Summer Smoked Salmon and Dill Cakes with Herb and Caper Mayo



The silly season came and went far too quick this year, and I had all good intentions of posting some of my favourite family christmas recipes on here, like my nonna's lasagne, cooked without fail every christmas day. This year there was just four of us for christmas and yet two gigantic lasagne's were baked at 6am. I have no idea why. But I wasn't complaining. Of course my famous chocolate christmas balls deserve a mention and mums fantastic seafood mezze spread. Even though it was the first Christmas without my gorgeous nan, it was surprisingly a wonderful day full of rest, family and great food.

Soon after came the New Year, with work commitments kissing it closely either side. But it didn't matter because the New Year this year was brought in with my closest and dearest old friends. There was also a great count down to 2012 and fireworks- the only two things I asked for. I couldn't have been happier.

So I'm only just getting back into the swing of things now. This week in fact. The annual health kick has started. The drinking will no doubt slow down too. Here's hoping! And so the cooking has begun as well, after reacquainting myself with my kitchen this weekend. I have missed it I must admit. I spent last night in, just cooking (yes it was a Saturday night)... 








Summer in Tasmania is all about great seafood and of course anyone who knows me will know that all seafood must be accompanied by a great tartare sauce. But I thought I'd mix it up a little and tried out this herb mayo instead. To be honest, it really didn't cut it. But it was still good. I have decided in the near future to write a post dedicated to the best tartare sauce ever. Stay tuned.

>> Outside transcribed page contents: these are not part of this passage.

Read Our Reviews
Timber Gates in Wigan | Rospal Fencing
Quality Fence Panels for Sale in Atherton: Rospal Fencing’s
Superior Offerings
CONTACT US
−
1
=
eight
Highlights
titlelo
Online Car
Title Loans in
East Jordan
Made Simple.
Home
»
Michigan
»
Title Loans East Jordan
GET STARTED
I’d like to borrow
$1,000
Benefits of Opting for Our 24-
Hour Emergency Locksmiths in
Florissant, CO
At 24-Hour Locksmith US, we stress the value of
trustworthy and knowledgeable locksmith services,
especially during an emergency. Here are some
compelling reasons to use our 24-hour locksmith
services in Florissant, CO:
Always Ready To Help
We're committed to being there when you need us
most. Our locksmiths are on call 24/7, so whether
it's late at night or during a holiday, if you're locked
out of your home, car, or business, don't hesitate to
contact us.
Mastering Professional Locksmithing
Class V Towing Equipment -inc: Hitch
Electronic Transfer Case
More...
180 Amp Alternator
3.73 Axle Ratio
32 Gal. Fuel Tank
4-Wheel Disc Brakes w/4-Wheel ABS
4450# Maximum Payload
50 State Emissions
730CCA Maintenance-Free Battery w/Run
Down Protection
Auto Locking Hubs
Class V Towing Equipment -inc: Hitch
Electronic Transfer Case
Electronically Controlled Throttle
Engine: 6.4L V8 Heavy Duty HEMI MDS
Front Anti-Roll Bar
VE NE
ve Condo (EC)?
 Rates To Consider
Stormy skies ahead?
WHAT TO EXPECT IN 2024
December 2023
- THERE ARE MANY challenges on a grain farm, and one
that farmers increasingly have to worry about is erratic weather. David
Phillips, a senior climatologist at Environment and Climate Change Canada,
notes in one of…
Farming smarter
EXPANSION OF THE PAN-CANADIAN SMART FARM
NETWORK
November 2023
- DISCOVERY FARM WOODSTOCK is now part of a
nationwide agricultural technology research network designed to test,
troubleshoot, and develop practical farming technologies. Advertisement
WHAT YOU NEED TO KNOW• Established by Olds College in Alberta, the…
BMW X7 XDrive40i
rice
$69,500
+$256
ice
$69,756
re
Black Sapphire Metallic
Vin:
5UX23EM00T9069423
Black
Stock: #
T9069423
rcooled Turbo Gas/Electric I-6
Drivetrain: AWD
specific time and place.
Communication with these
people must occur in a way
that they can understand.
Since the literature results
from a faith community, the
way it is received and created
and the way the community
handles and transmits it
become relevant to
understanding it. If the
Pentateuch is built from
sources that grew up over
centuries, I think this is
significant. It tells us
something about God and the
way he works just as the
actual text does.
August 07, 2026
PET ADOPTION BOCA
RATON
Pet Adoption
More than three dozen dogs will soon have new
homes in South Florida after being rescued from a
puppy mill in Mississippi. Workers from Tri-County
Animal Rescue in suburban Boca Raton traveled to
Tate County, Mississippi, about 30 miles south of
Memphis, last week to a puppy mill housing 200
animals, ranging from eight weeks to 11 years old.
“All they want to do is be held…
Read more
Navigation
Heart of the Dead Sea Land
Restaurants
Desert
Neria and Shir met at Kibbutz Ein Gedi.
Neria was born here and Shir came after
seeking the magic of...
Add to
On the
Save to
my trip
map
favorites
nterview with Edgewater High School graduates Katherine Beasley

A lover of Salmon, I must admit that I am not a lover of cold smoked Salmon. So when I had an abundant supply left over from a catering job recently, I was racking my mind thinking what I could do with it. Cooking it was the only solution so I have incorporated it here in a good old style fish patty. Usually made with tuna, this is certainly an upgrade. As this was a throw together idea, I didn't have fresh dill and resorted to the dill in the tube which is always in my fridge. If you have fresh dill, by all means use it!

They were surprisingly very tasty and the mayo actually was a nice accompaniment. They are easy to make (I'm sure a toddler could do it), and can be made in advance and then just fried off. Fantastic for a summer brunch or light dinner and you'll be reaping the rewards with the high Omega 3 levels. 

And on that note, before I leave you, I must share some exciting news that Tassal have recently released their 25th Anniversary cookbook and I feature in it! I received a copy just yesterday to peruse and it really does look fabulous. I will be writing about it and sharing photos from some of the photo shoots in my next post. Until then, go and get yourself some Salmon! 





Get This
250g cold smoked salmon
3 large potatoes
1 red onion
1 tablespoon dill (fresh or from the tube)
1 egg
Salt and pepper

Small bowl flour
Small bowl breadcrumbs
1 egg beaten
Olive oil for frying

1/2 cup good quality bottled mayonnaise (I use Hellman's)
Handfull chopped parsley
Handful chopped mint
2 tablespoons chopped capers
Pepper


Cook Now
Boil potatoes and mash leaving them a bit lumpy. Add chopped salmon and finely diced red onion, dill and egg. Mix well together and season with salt and pepper.


Divide mixture and roll into balls and flatten. Dip in flour, then the beaten egg and then coat in breadcrumbs. Cook on both sides in the hot oil and when warmed through remove and sit on paper towel.

For the mayo mix all ingredients together and serve with salmon cakes.